The editors of Social Text are smarting after an article in the current “Science Wars” issue was revealed to be a hoax.
The piece, “Transgressing the Boundaries: Toward a Transformative Hermeneutics of Quantum Gravity,” is ostensibly an attempt by Alan D. Sokal, a physicist at New York University, to develop a “liberatory science” by applying postmodern theory to the study of quantum gravity. It tosses around such terms as “privileged epistemological status” and “oppositional discourses,” cites theorists Jacques Lacan and Luce Irigaray, and posits that physical reality is at bottom “a social and linguistic construct.”
In the May/June issue of Lingua Franca, Mr. Sokal revealed that the piece was a spoof, one that should have been spotted by any undergraduate physics or mathematics major. He wrote that the piece’s acceptance was evidence of both the arrogance of postmodern theory and the intellectual laziness of the left.
This was news to Andrew Ross, co-editor of Social Text and special editor of the “Science Wars” issue, who learned about the hoax from Lingua Franca just before it went to press. Shortly after the Lingua Franca piece came out, he and Bruce Robbins, the journal’s other co-editor and a professor of English at Rutgers University, drafted a statement in response.
The journal’s editors had never heard of Mr. Sokal before he submitted his unsolicited piece, which, they said, seemed to be an honest effort by a scientist to come to grips with some of the issues raised by the cultural critique of science. “We read it more as an act of good faith of the sort that might be worth encouraging than as a set of arguments with which we agreed,” Mr. Ross and Mr. Robbins wrote in their statement.
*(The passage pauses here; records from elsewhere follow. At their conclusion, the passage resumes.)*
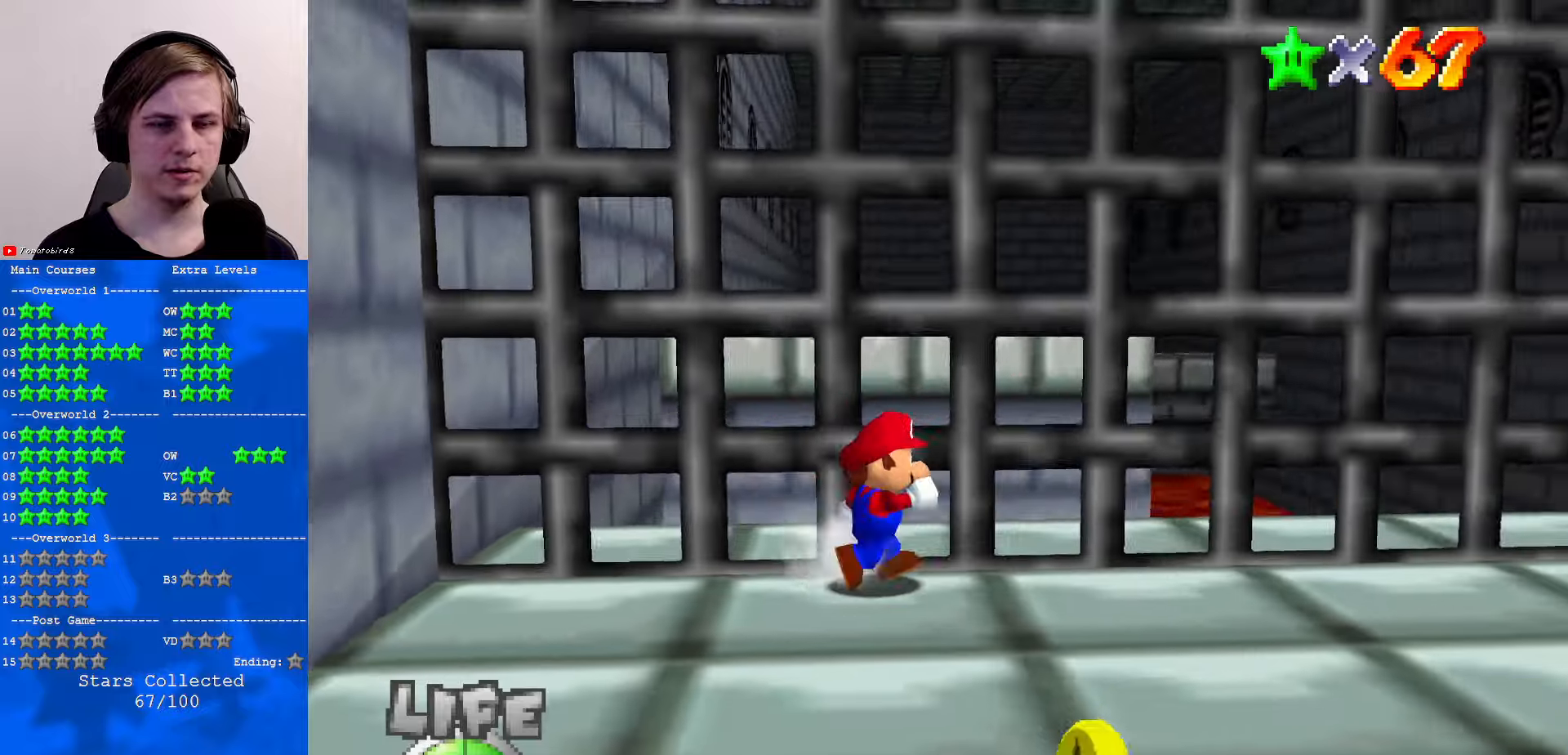
{"buttons": ["C_LEFT"], "left_stick": "down-right", "events": [[134, "left_stick", "down-right"], [167, "C_LEFT", "down"], [300, "C_LEFT", "up"], [500, "C_LEFT", "down"]]}
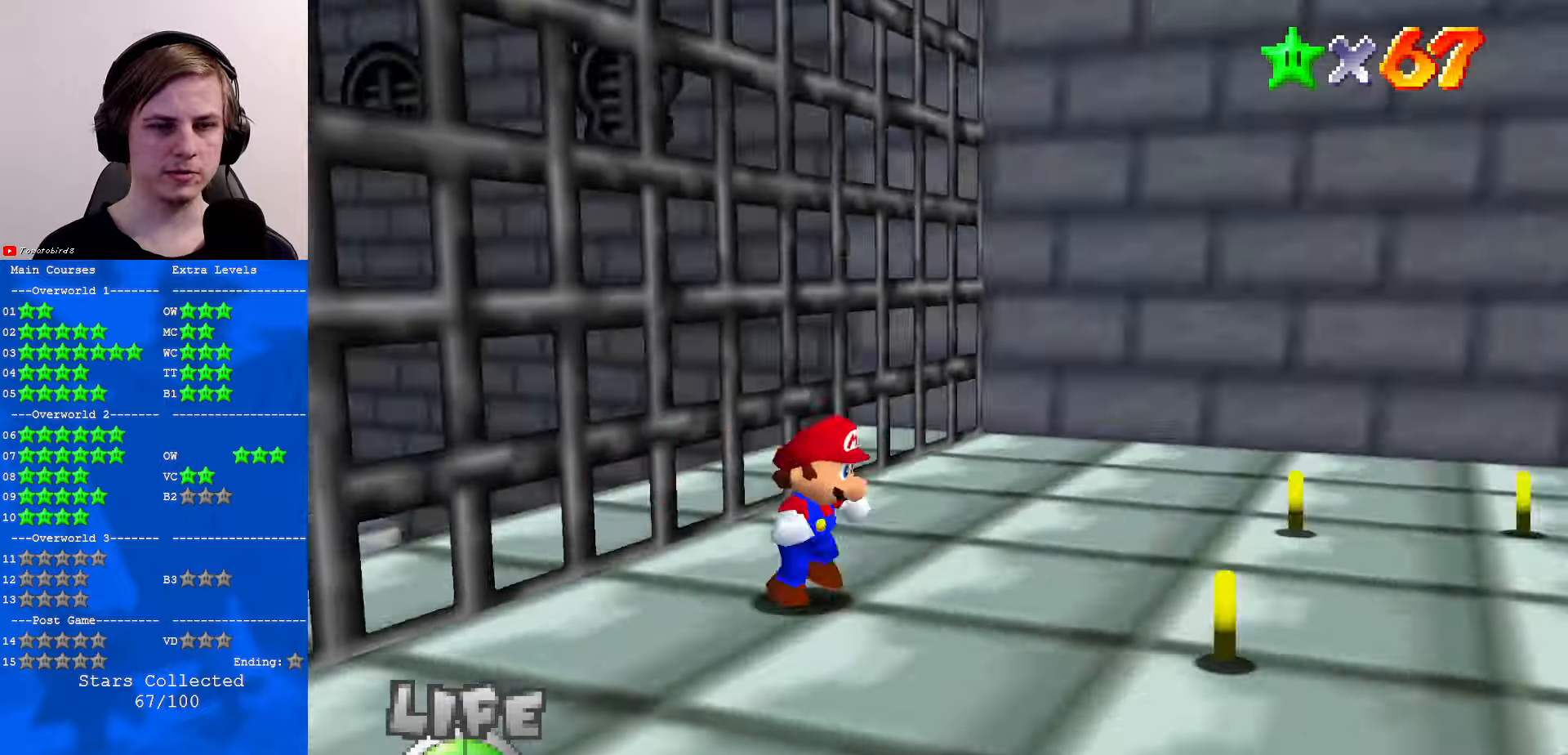
{"buttons": [], "left_stick": "right", "events": [[134, "C_LEFT", "up"], [267, "left_stick", "right"]]}
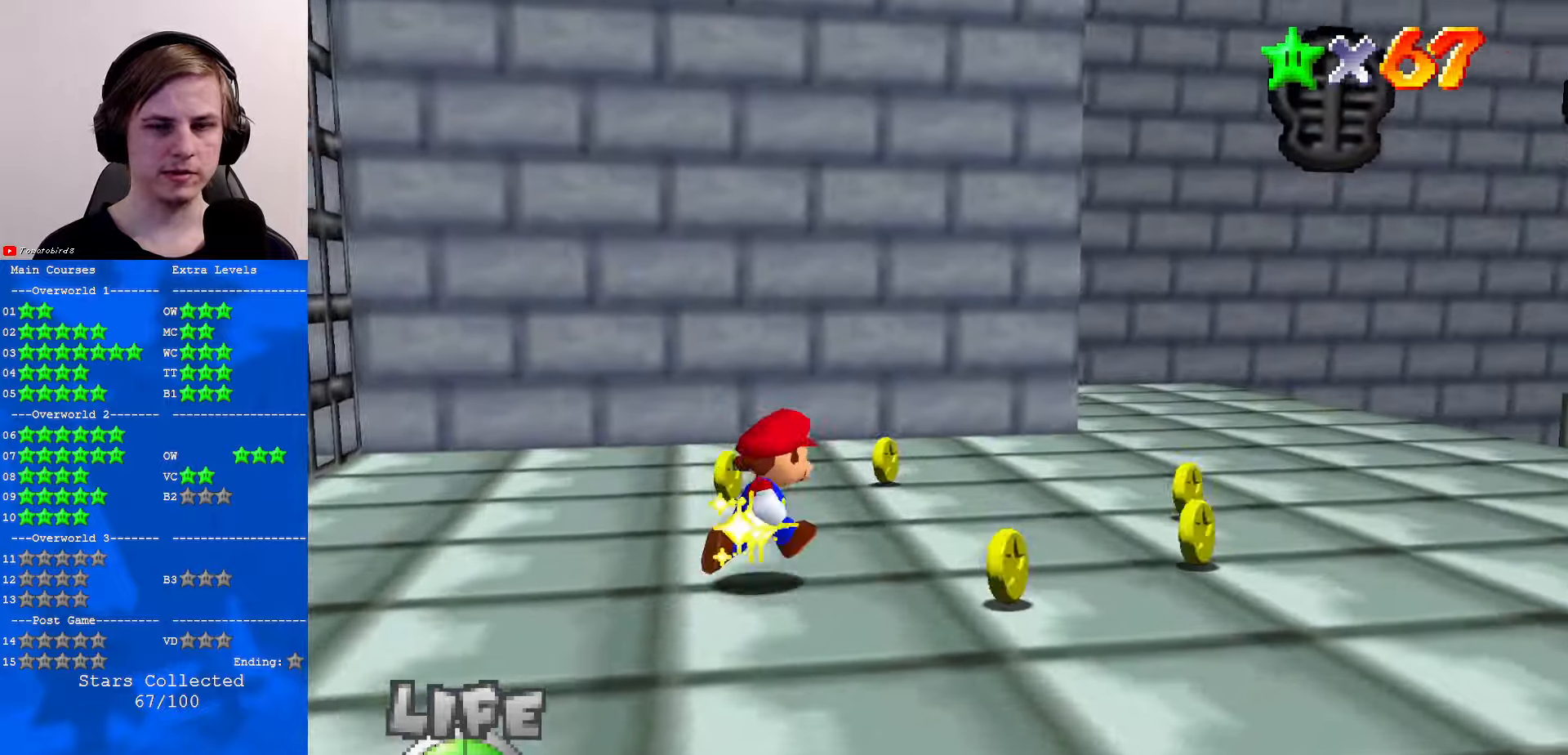
{"buttons": [], "left_stick": "right", "events": [[300, "C_RIGHT", "down"], [434, "C_RIGHT", "up"]]}
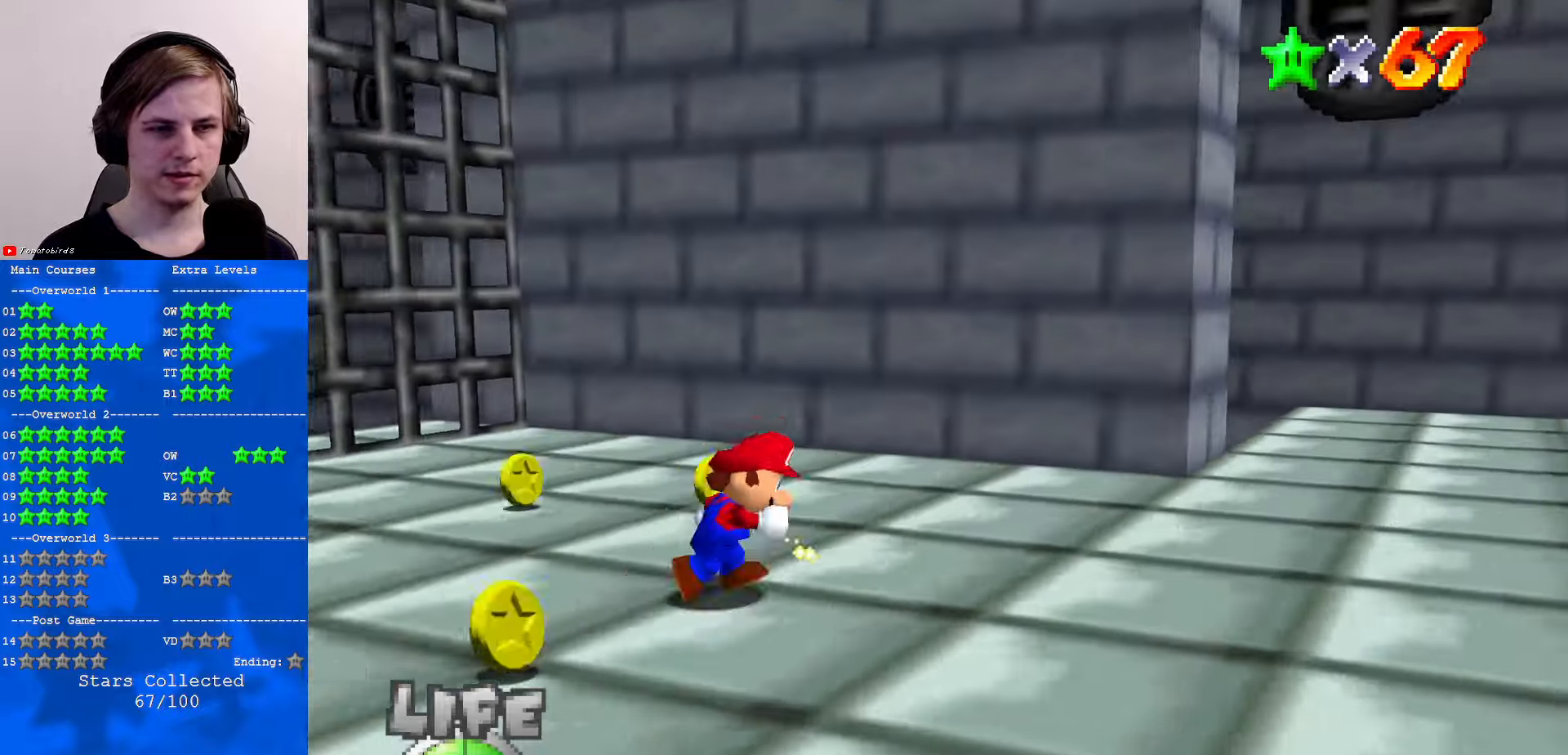
{"buttons": ["C_RIGHT"], "left_stick": "right", "events": [[434, "C_RIGHT", "down"]]}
Still, Mr. Ross and other editors of Social Text are annoyed by Mr. Sokal’s deception, which according to the statement, “smacked of a temper often attributed to ‘unreconstructed male leftists.’” “It’s a very dubious thing for a professional scientist to do, given the strong feeling that is attached to hoaxes in that community,” Mr. Ross said in an interview. “It seems slightly geeky to pull this thing.”
Mr. Ross said he asked Mr. Sokal to participate in a debate for publication in Social Text but was turned down. He also said that he spoke to Mr. Sokal after the hoax was revealed and that the author appeared to be a “blithe spirit” about the whole matter. “He called me up and asked me out for dinner,” Mr. Ross said. “He said we could go out for margaritas. It seemed a slightly bizarre request.”
According to Mr. Robbins, several scientists told the journal’s editors that if they had reviewed the piece, they would not have seen anything in the physics discussed by Mr. Sokal to lead them to discourage its publication. “The real shame here is that Sokal’s stunt distracts attention from the real interest of our ‘Science Wars’ issue, which has to do not with epistemology (‘is there a real world?’) but with the social organization and social consequence of science,” he said.
Reached last week, Mr. Sokal said that he had not intended to single out Social Text, but that the journal fit the bill because it was “trendy, somewhat leftist, and somewhat postmodern.” His method was to find the silliest things said by the most prominent people and to use a nonsensical argument to link them. “I was a little surprised that it flew.”
He said he was prompted to write the parody after reading Higher Superstition (Johns Hopkins University Press, 1994), a controversial attack by Paul R. Gross and Norman Levitt on the cultural study of science. “I had heard rumors of weird things happening in English departments, but I wasn’t aware that they were using deconstruction not only to write about Jane Austen, but quantum mechanics, too,” he said. He characterized much of what he read in the field as “vaguely social constructivist and not terribly well thought through.”
Although rumors have circulated that Mr. Levitt encouraged him to write the piece, Mr. Sokal denied this, although he did say he had sent a copy of the piece to Mr. Levitt before it ran in Social Text. “This parody was my idea. He did not put me up to it in any way.
“My feeling is that this has gotten so bad that not only was the intellectual atmosphere polluted but careers were at stake,” he said. “I decided public exposure was important.”